RUMBIA, BP – Amsiah, Lurah teomokole, Kecamatan Kabaena, Kabupaten Bombana di protes warga karena dinilai sudah tidak amanah lagi dalam memimpin. Dua tahun duduki orang nomor satu di Kelurahan Teomokole, sikap aroganpun ditampakannya. Hal tersebut yang membuat dirinya tak disukai lagi oleh warga.

Tak hanya itu saja, warga juga gerah dengan sikap Amsiah. Pasalnya, selama kepemimpinannya sebagai lurah, kerap kali mengeluarkan kata-kata mengandung ancaman yang meresahkan warganya.

Tak tahan dengan sikap arogan lurah. Masyarakatpun mengeluarkan surat pernyataan sikap yang menolak dan tidak menghendaki lagi Amsiah menjadi Lurah Teomokole.

Dalam pernyataan sikap yang ditanda tangani hampir ratusan kepala keluarga disebutkan, selama kepemimpinannya sebagai lurah, diduga telah banyak melakukan praktek Pungutan Liar (Pungli). Salah satunya adanya pembayaran dengan meminta uang langsung kepada masyarakat Teomokole dalam pengambilan sertifikat tanah di kelurahan.

Selain itu, dugaan praktek Pungli lainya yakni, warga dibebani dengan pungutan saat mengambil surat keterangan tidak mampu dan pengambilan surat keterangan usaha.

Bahkan, dalam surat pernyataan sikap tersebut dana CSR Tambang yang seharusnya diperuntukan buat masyarakat sebesar Rp 64.6 juta, tidak jelas peruntukannya dan warga menduga digunakan untuk kepentingan pribadi.

Seperti dilansir di media telisik.id, salah satu warga yang enggan disebutkan namanya, hendak mengurus Surat Keterangan Usaha, warga mengaku dimintai uang senilai ratusan ribu rupiah dengan cara memaksa.

” Saya mengurus Surat Keterangan Usaha, dia (lurah) tidak bolehkan diambil kalau tidak bayar sesuai permintaannya.
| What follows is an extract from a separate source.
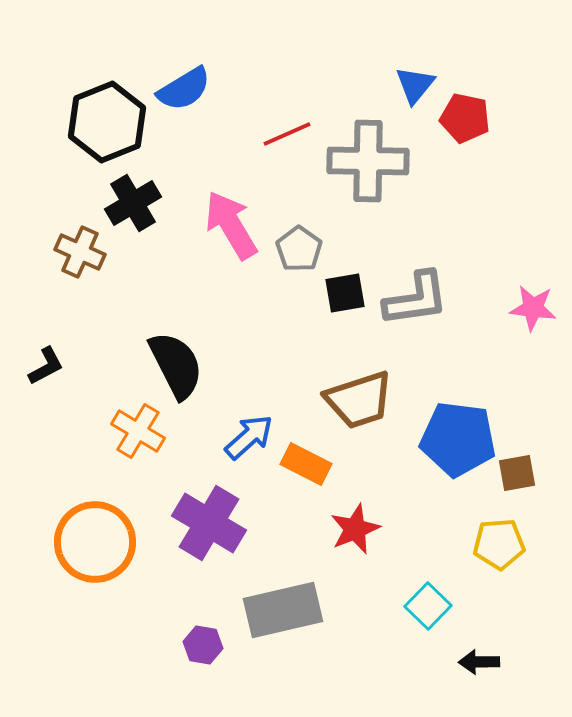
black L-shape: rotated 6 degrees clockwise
Kalau tidak ada uang maka dimintanya untuk mengutang dulu,” jelas warga yang meminta identitasnya disamarkan, Kamis (12/03).

Selain itu, wanita yang dikenal kosong satunya Teomokole juga melakukan pergantian pengurus LPM yang merupakan hasil musyarawah masyarakat secara sepihak.
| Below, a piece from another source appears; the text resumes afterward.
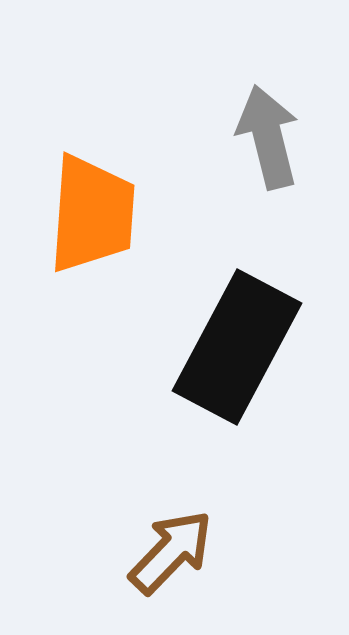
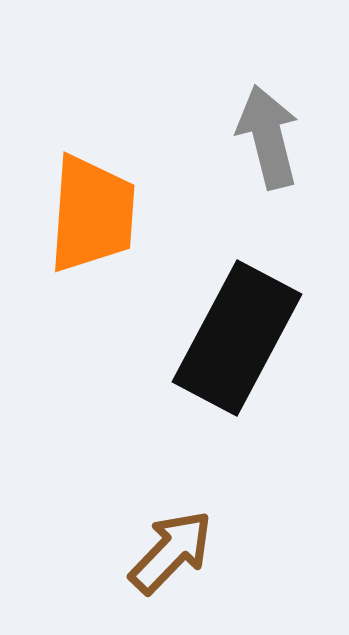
black rectangle: moved 9 px up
” Saya selaku Ketua LPM yang sudah mendampingi beberapa lurah tiba-tiba mendapat SK yang isinya menyatakan saya bukan lagi pengurus LPM, dan berdasarkan aturan, itu tidak boleh dilakukan oleh lurah karena LMP dan Pemerintah Kelurahan adalah mitra, bukan bawahan,” terang mantan Ketua LPM, Asraf.

Saat Baubau Post hendak menghubungi Lurah Teomokole guna konfirmasi terkait pemberitaan miring tersebut, melalui sambungan telponnya, ia memutuskan panggilan dan mengatakan akan menghubungi balik dengan alasan jaringan tidak bagus.

” Saya akan hubungi balik nak ee, jaringan putus-putus,” pungkasnya.

Namun, hingga berita ini terbit, Lurah Teomokole tidak bisa dihubungi.